There could be more cohesion between these abilities, but I don't think it's awful (fix it in flavor text). Something like this is the anti-dredge Dack Fayden. You wouldn't run this card in your sideboard over something like a Yixlid Jailer, it's just not as effective a hoser - but you could run it maindeck, and maindeck hate completely changes Dredge's metagame dynamics. You can probably do something similar against any problem archetype, have a reasonable value-generating engine, tack on a relevant but not backbreaking hate effect.

using mirror-cards to weaken a deck's position in the metagame

I mentioned this in the first post. These are probably tough to get right. A quick pass at one:
Uktabi Construct - 4
Artifact Creature - 2/2 - Destroy an artifact on ETB.

The contention is that a Workshop deck running this card is more likely to win against a Workshop deck that isn't. I'm not completely sure if that's true. Assuming it is, this card is not dead against non-shops decks, but it's not particularly great against them either. That's important because it's not so obviously bad against blue that a Workshop player can't afford to run them. If some people try the card, the arms race begins, and Workshop players have a split incentive to run cards that are good in different matchups. While there are differences between an optimal anti-mirror Workshop list and an optimal anti-blue Workshop list, those differences are very small.

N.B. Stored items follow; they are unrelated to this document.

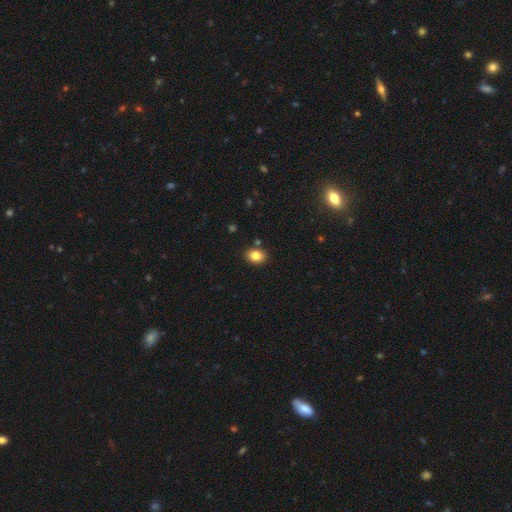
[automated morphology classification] This appears to be a smooth galaxy with no disk features (82%) that is in between round and cigar-shaped (63%). Merging: none (85%).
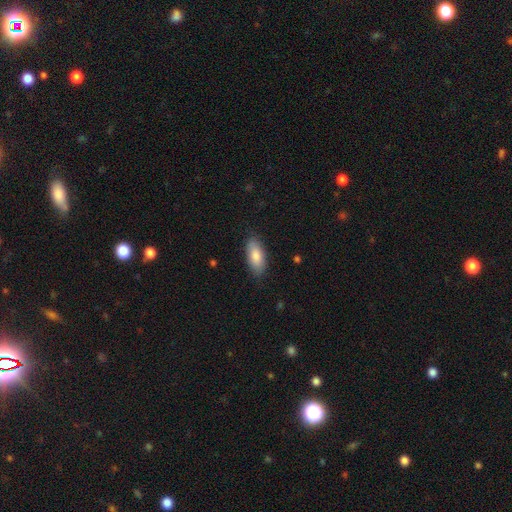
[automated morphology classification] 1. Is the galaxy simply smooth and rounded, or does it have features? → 84% smooth, 10% featured or disk, 6% star or artifact.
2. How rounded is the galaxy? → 86% in between, 12% cigar-shaped, 2% round.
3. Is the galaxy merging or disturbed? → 85% none, 11% minor disturbance, 2% major disturbance, 1% merger.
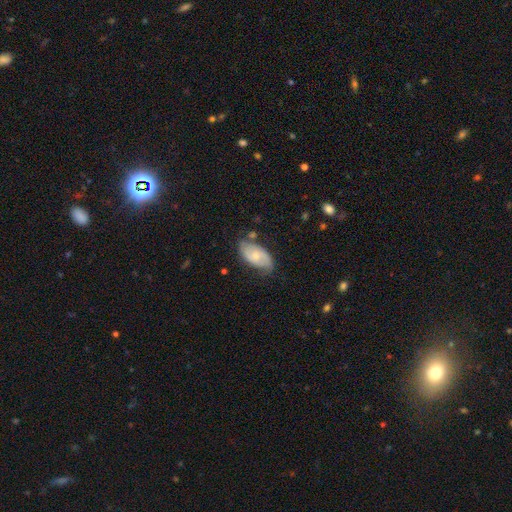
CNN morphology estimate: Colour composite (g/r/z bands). It shows a featured or disk galaxy (55%) with no bar (59%), spiral arms (84%) and a small central bulge (52%). Merging: none (64%).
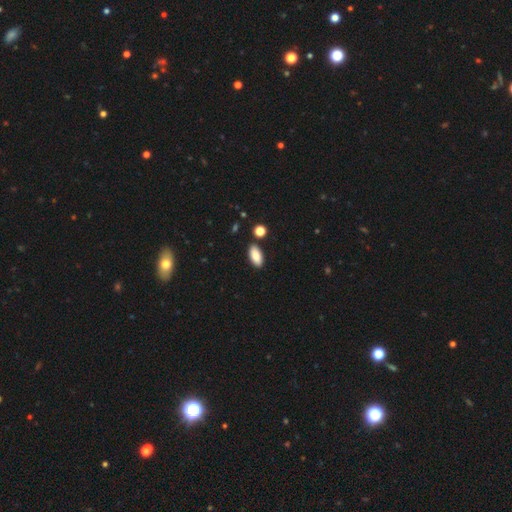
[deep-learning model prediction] A smooth galaxy with no disk features (84%) that is in between round and cigar-shaped (91%).

Vote fractions:
- Smooth or featured? smooth: 84% / featured or disk: 9% / star or artifact: 7%
- How rounded? in between: 91% / cigar-shaped: 7% / round: 3%
- Merging? none: 86% / minor disturbance: 8% / merger: 4% / major disturbance: 2%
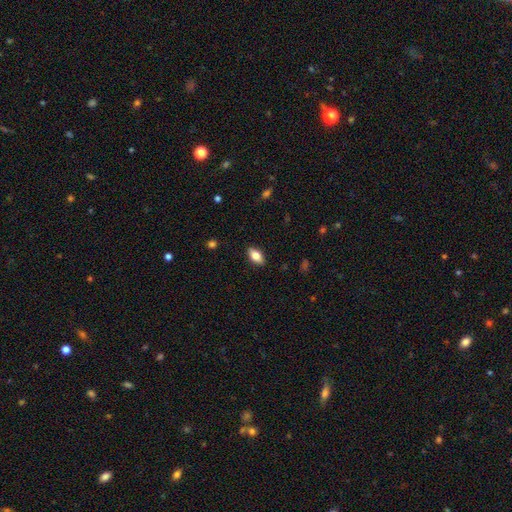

They're MORE than small enough to give Workshop decks a ton of sideboard space to work with, and in fact the more lock pieces we restrict, the smaller that gap gets. By increasing the distance between good anti-shop cards and good anti-blue cards, you create tension in how the deck needs to be built, and at some point the Workshop pilot has to choose a deck to have suboptimal matchups against. Design has to be pretty careful to build a card that's both costly to run and still worth running, but I think it can be done.


The existence of Cage is pretty brutal for Dredge too. There wasn't previously permanent based hate like that in Colorless. Completely changed the archetype.